At around the age of ten, though, I began to realize Wayne and Steve truly were my protectors and care takers. My parents had a very stormy relationship. Although never fighting physically, their arguments were loud and emotional with such things as dishes flying across a room and doors slamming. My mother’s mental illness sometimes completely derailed her, and if Dad had to work, it was Wayne or Steve who would care for me. They did it in different, but very loving ways. The Christmas I was a month away from turning ten-years-old, I desperately wanted a beautiful baby doll I had seen in a store window in downtown Waterville. My mother remarked at supper the evening I had asked for it that I was a silly, spoiled thing still wanting dollies when I was almost a young lady. Wayne bought the baby doll for me with hard earned money from his job at the local grocery store and stuck it under the tree when Mom wasn’t looking. Wayne’s concern was occasional like this, but Steve continuously worried about how I was getting by. He did things like teaching me how to hold my books so I wouldn’t look like a loser as I was about to be a freshman in high school or make his culinary special for my lunch—diced spam with mayo and relish sandwiches. Steve also started scolding my parents about neglecting me after they had several separations. This didn’t win any favors for him with them.
Both my brothers moved far away from Maine as adults. I resented the fact that I was the one left home to care for our sick mother after our father died. After our mother’s death, I stopped to think about why they kept their distance from family. One of my brothers’ widows has confided in me that both Wayne and Steve talked about how they resented me as we were growing up. A niece has told me that her father never wanted to talk about our family and would make sarcastic comments if pushed for information. One brother had very stormy marriages before his early death at forty-nine-years old. The other died at fifty two. A nephew tells me that he enjoys reading my writing as he doesn’t know much about his father’s childhood. That floored me.
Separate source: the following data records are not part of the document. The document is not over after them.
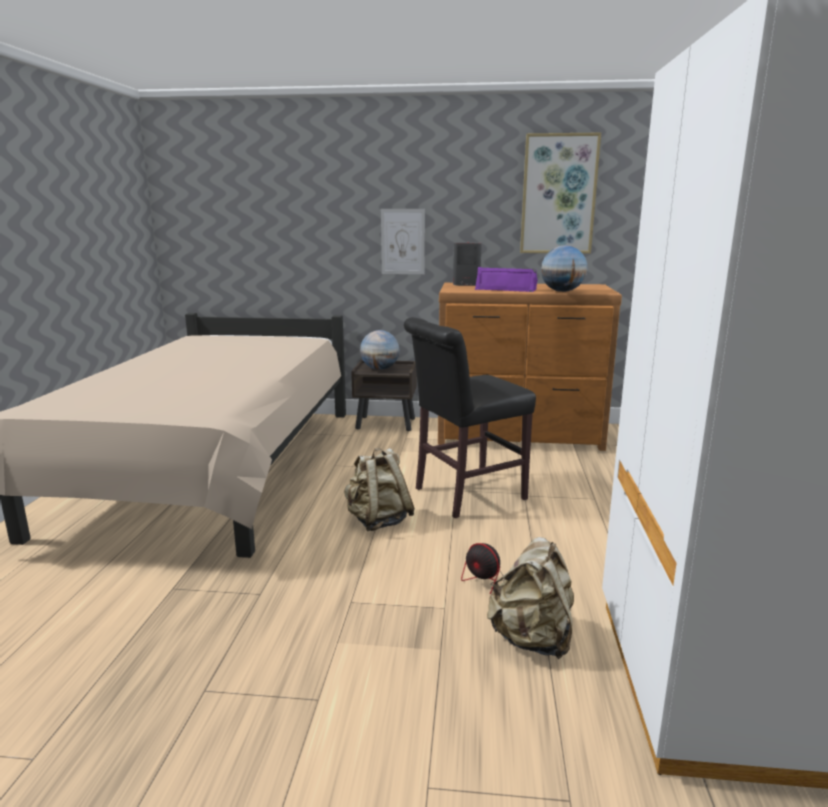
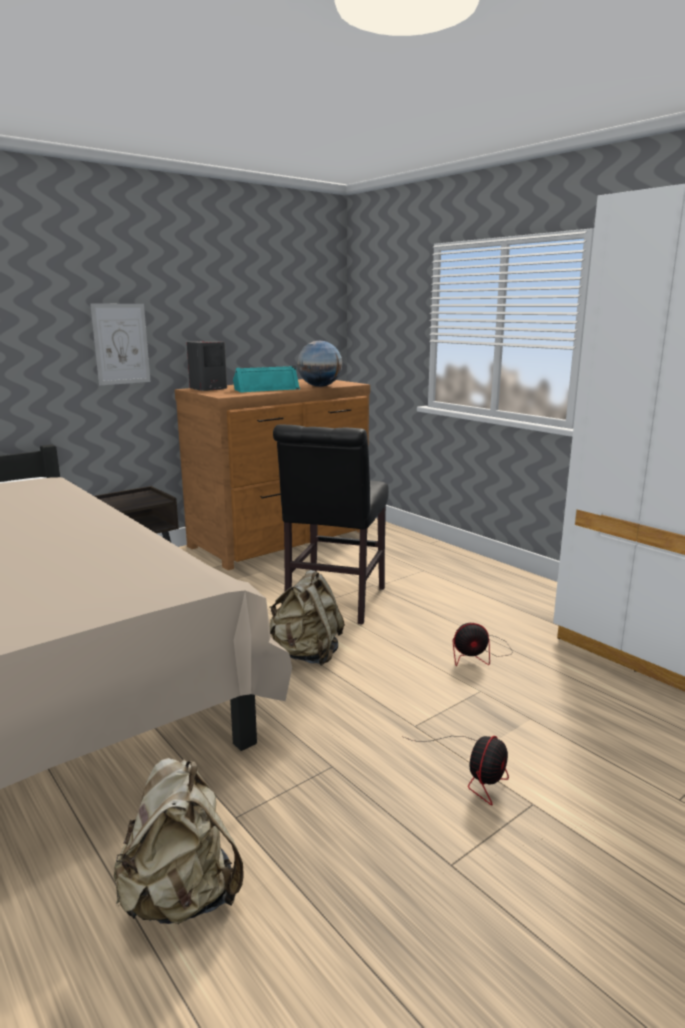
camera: 45 degrees left, 0 degrees up
(326, 654) = (475, 772): none -> fan
(380, 369) = (126, 502): globe -> none
(506, 289) = (266, 389): purple speaker -> turquoise speaker
(532, 639) = (560, 679): beige backpack -> beige backpack (181, 896)
(558, 194) = (273, 290): picture -> none

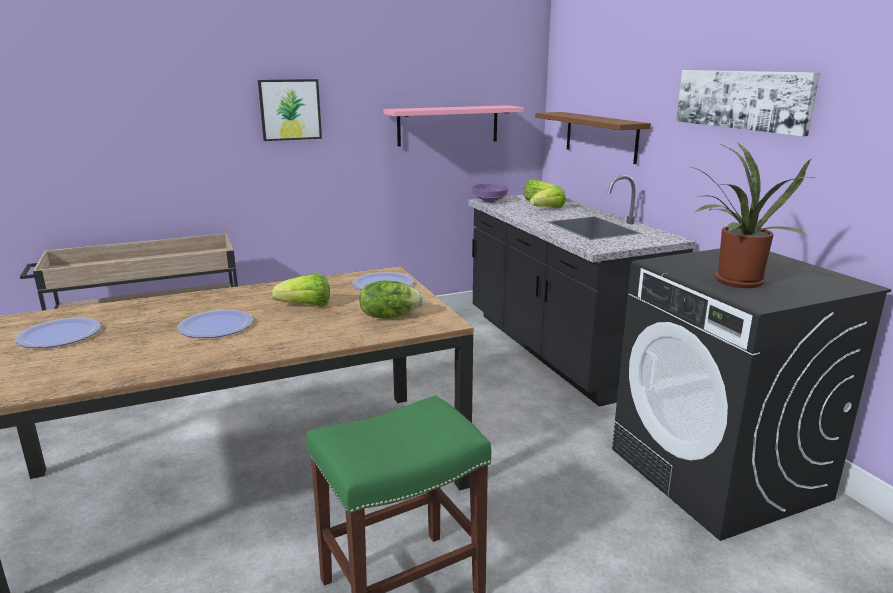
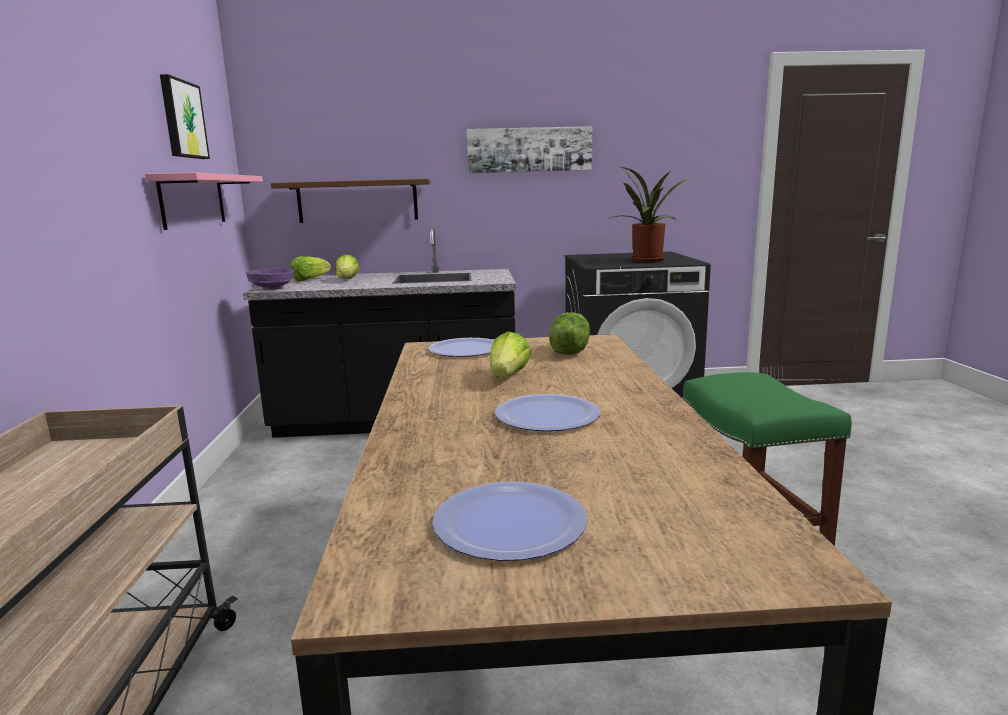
camera: 70 degrees left, 5 degrees down
(290, 109) = (57, 166): picture -> picture (182, 119)

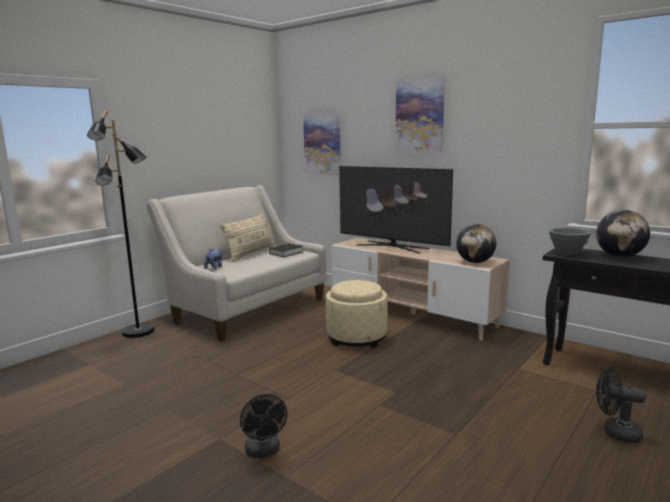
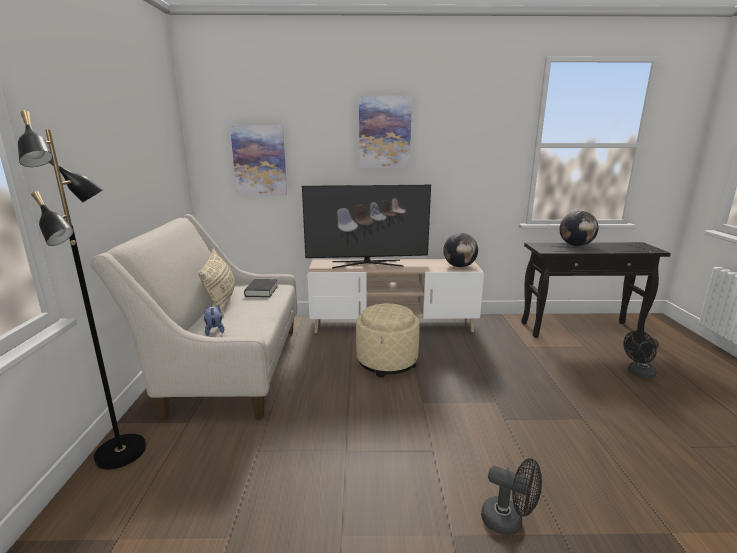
camera: 40 degrees left, 5 degrees up
(567, 253) = (547, 248): grey bowl -> none

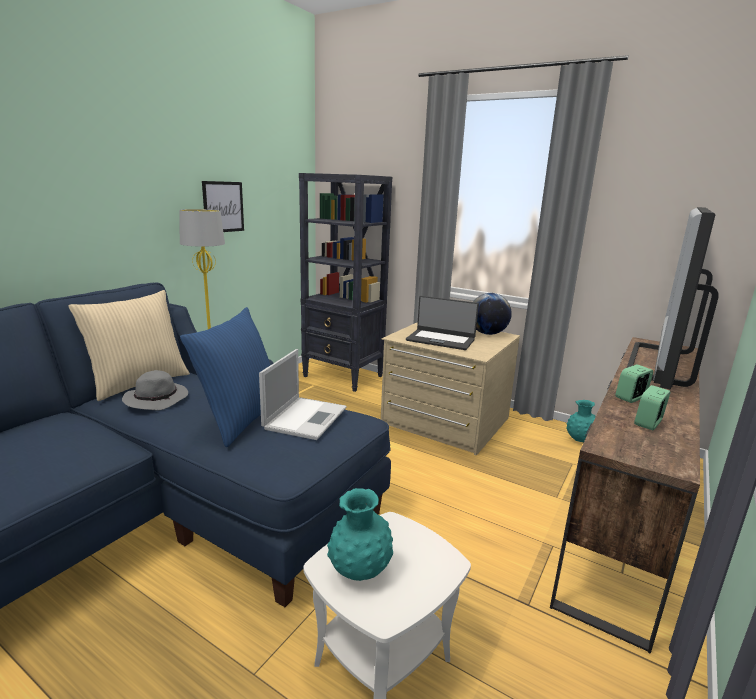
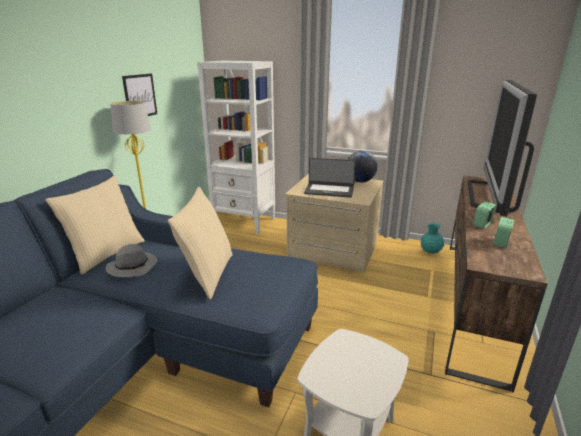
camera: 10 degrees left, 5 degrees up
(240, 419) = (207, 274): blue pillow -> beige pillow
(306, 417) = (258, 267): laptop -> none
(343, 376) = (244, 222): black bookcase -> white bookcase
(359, 571) = (338, 375): turquoise vase -> none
At sixty eight, I am now left feeling guilty not only for surviving longer than everyone, but for not trying to talk to Wayne and Steve more about the effect our dysfunctional childhood had on them. They were so often surrogate parents to me instead of brothers. What I have learned from cousins would fill another book!
Readers not related to me speak of the effect my book has had on them. I relish that, but I guess I failed to realize how much of an effect it would have on me. I should have known that putting out a book that is so personal would do this. Most books, of course, come from the author’s own experience. Even Stephen King once told an interviewer that his books certainly were. His book Misery resulted after watching what his mother went through battling cancer. For those of us who pen memoir or personal nonfiction, it is just more obvious.